“What makes shit such a universal joke is that it’s an unmistakable reminder of our duality, of our soiled nature and of our will to glory. It is the ultimate lèse-majesté”. John Berger’s essay begins by describing the experience of burying a year’s worth of his household’s excrement. What follows is an extended reflection—at once philosophically detached and profoundly engaged with the inescapable stuff of life—on shit as an emblem of what it means to be on our simultaneous kinship with and profound difference from all other animals. Eris Gems make available in the form of beautifully produced saddle-stitched booklets a series of outstanding short works of fiction and non-fiction.
Author

John Peter Berger was an English art critic, novelist, painter and author. His novel G. won the 1972 Booker Prize, and his essay on art criticism Ways of Seeing, written as an accompaniment to a BBC series, is often used as a college text. Later he was self exiled to continental Europe, living between the french Alps in summer and the suburbs of Paris in winter. Since then, his production has increased considerably, including a variety of genres, from novel to social essay, or poetry.
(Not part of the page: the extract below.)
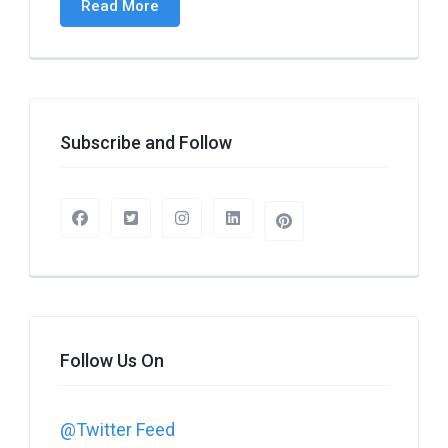
Read More
Subscribe and Follow
Follow Us On
@Twitter Feed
One of the most common themes that appears on his books is the dialectics established between modernity and memory and loss, Another of his most remarkable works has been the trilogy titled Into Their Labours, that includes the books Pig Earth (1979), Once In Europa (1983) Lilac And Flag (1990). With those books, Berger makes a meditation about the way of the peasant, that changes one poverty for another in the city. This theme is also observed in his novel King, but there his focus is more in the rural diaspora and the bitter side of the urban way of life.